The judge said: "Picking on someone with no near relatives is a common feature in these kind of cases."

In defence, Mr Howe replied: "That was never his intention. He has since paid back the money."

But the judge retorted: "Yes, after being caught."

Prosecutor Sarah Reid said six years ago, Bateman had been asked to help the woman with her financial affairs.

He was allowed to withdraw money from her account but on 29 August 2015, a Kent County Council official noted she had not paid her £1,200 care package – despite having more than £105,000 in an account in 2013.

Miss Reid said when her account was checked the following year, the victim’s savings had dwindled to £29,000.

Bateman accepted he had defrauded the family friend of £53,354, but when he was confronted about the missing money told a series of lies.

He claimed the victim had taken "very expensive holidays" and had also "gifted him" between £20,000 and £30,000.

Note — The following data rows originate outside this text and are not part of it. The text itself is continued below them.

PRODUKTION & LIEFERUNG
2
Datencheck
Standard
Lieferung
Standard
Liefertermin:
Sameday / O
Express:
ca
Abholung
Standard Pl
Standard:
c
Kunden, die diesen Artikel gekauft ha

Miss Reid said he had since been repaid the money along with £1,747.23 in lost interest.

In mitigation Mr Howe told the court since his arrest Bateman has not been able to work as a financial adviser and had to pay for his own lawyers.

Sentencing on 20 February, Judge Lowe said: "You did assist this woman and no one can be sure at what point you decided to steal from her but that is what you did.

"Between May 2011 and October 2012 you stole £53,354 from a vulnerable lady in her 80s with no intention of ever paying her back or using it for her benefit.

"It was thoroughly shameful and the fact you can no longer work as an independent financial adviser is understandable."

Bateman of Dymchurch in Kent, was given a two-year jail sentence suspended for two years and ordered to carry out 250 hours of unpaid work for the community.

He was also told to pay a £2,500 fine and £150 prosecution costs.